Повседневная жизнь советской богемы от Лили Брик до Галины Брежневой — страница 69 из 112

Радостной вышла встреча Нового, 1916 года: «Квартирка у нас была крошечная, так что елку мы подвесили в угол под потолок (“вверх ногами”). Украсили ее игральными картами, сделанными из бумаги — Желтой кофтой, Облаком в штанах. Все мы были ряженые: Василий Каменский раскрасил себе один ус, нарисовал на щеке птичку и обшил пиджак пестрой набойкой. Маяковский обернул шею красным лоскутом, в руке деревянный, обшитый кумачом кастет. Брик в чалме, в узбекском халате, Шкловский в матроске (“У меня грим был комический — я одет был матросом, и губы были намазаны, и приблизительно выглядел я любовником негритянок”, — писал он). У Виктора Ховина вместо рубашки была надета афиша “Очарованного странника”. Эльзе парикмахер соорудил на голове волосяную башню, а в самую верхушку этой башни мы воткнули высокое и тонкое перо, достающее до потолка. Я была в шотландской юбке, красные чулки, голые коленки и белый парик маркизы, а вместо лифа — цветастый русский платок. Остальные — чем чуднее, тем лучше! Чокались спиртом пополам с вишневым сиропом. Спирт достали из-под полы. Во время войны был сухой закон». Сухой закон называли тогда в шутку «полусухим», ибо спиртное можно было без труда достать на черном рынке у спекулянтов.

Маскарад удался на славу — смена масок и обличий станет лучшим развлечением Лили на всю оставшуюся жизнь. Персонажи будут сменяться, лишь Лиля под видом доброй Феи-волшебницы сохранит завидное постоянство, ее маска с годами потускнеет, потому и краски придется добавлять самые яркие, кричащие. Более того, странным образом эти самые новогодние маскарады обратятся в жуткое предзнаменование грядущей трагедии и расставание Лили с очередным ее «мужем».

Не только война, но и Февральская революция 1917 года прошли мимо салона Бриков. Лиля так и сказала Шкловскому: «Революция нас совершенно не касается, то, что происходит на улице, нас не касается». Станиславский на Февральскую революцию отреагировал с энтузиазмом, расценив ее как свободу: наконец-то русская интеллигенция будет определять судьбу страны! Наивный человек, что тут скажешь.

▸ **Задание 1**:
Чем чокались участники новогоднего маскарада в отрывке о советской богеме?
▸ **Задание 2**:
Продолжите отрывок о советской богеме, начиная сразу после его последней фразы.

▸ **Фрагменты данных**:
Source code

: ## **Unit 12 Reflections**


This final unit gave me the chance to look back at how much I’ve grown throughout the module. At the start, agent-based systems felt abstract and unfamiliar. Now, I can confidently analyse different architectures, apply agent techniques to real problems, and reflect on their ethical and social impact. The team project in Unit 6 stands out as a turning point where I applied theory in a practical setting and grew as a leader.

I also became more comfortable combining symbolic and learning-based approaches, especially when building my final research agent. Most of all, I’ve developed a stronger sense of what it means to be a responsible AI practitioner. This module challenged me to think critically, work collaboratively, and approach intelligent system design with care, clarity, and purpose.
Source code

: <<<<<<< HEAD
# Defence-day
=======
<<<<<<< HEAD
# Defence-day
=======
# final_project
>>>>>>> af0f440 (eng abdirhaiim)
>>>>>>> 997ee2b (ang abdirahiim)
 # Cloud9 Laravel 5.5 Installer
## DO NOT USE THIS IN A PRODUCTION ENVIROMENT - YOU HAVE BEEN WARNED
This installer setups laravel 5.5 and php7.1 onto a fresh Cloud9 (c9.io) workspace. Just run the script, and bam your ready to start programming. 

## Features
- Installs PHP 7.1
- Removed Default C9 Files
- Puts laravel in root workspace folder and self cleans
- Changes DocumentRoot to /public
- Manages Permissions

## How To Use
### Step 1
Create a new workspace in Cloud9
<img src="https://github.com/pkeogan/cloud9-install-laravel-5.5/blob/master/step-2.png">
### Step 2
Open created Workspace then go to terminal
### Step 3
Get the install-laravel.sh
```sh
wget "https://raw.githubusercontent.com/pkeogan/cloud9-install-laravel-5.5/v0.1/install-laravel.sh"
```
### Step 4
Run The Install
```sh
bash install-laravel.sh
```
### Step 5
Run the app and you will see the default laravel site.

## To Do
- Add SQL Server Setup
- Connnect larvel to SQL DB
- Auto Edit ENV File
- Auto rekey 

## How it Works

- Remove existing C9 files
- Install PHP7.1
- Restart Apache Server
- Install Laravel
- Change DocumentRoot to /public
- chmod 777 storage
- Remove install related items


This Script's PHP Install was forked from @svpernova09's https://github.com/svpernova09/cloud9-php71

▸ **Ответ 1**:
Спиртом пополам с вишневым сиропом.

▸ **Ответ 2**:
И вот грянул октябрь 1917-го. Удивительно, как быстро они сориентировались. «Академию Ося прибрал к рукам», — хвастается Лиля в декабре 1917 года. Речь идет ни много ни мало об Академии художеств, на собрании в которой — Союза деятелей искусств — активно выступал Осип. Выступал-выступал и довыступался — стал комиссаром в Академии художеств. Шкловский говорил: «Брик — комиссар Академии художеств и называет себя швейцаром революции, говорит, что он открывает ей дверь». Какое все-таки интересное перевоплощение — из швейцара в комиссара и обратно, а скорее всего, и то и другое в одном лице. Комиссар-меценат Ося тоже предлагает не церемониться со старым искусством. «Кто-то просит послать охрану в разрушаемую помещичью усадьбу: тоже-де памятник и тоже старина. И сейчас же О. Брик: “Помещики были богаты, от этого их усадьбы — памятники искусства. Помещики существуют давно, поэтому их искусство старо. Защищать памятники старины — защищать помещиков. Долой!”».

Шкловский добавляет бытовых подробностей: «Брики все еще живут на улице Жуковского, 7, на той же лестнице, но у них большая квартира. Зимой в этой квартире очень холодно. Люди сидят в пальто, а Маяковский — без пальто, для поддержания бодрости. Ходит сюда Николай Пунин; раньше он работал в “Аполлоне”, сейчас футурист, рассказывающий преподавателям рисования о кубизме с академическим спокойствием. На столе пирог из орехов и моркови».

Критик Николай Пунин вместе с Бриком и Мейерхольдом трудится в редакции газеты «Искусство коммуны», в которой он главный редактор. Влиятельный был человек, это как раз тот случай, когда словом можно нанести вред куда больший, чем делом. Теперь уже не в салоне Лили, а на руководящей должности при новом режиме, прибрав к рукам управление культурой в качестве заведующего Петроградским отделом изобразительных искусств Наркомпроса, он призывает отказаться от старых форм («Взорвать, стереть их с лица земли»), взяв на вооружение футуризм. Чем проще, понятнее для простого народа — тем лучше.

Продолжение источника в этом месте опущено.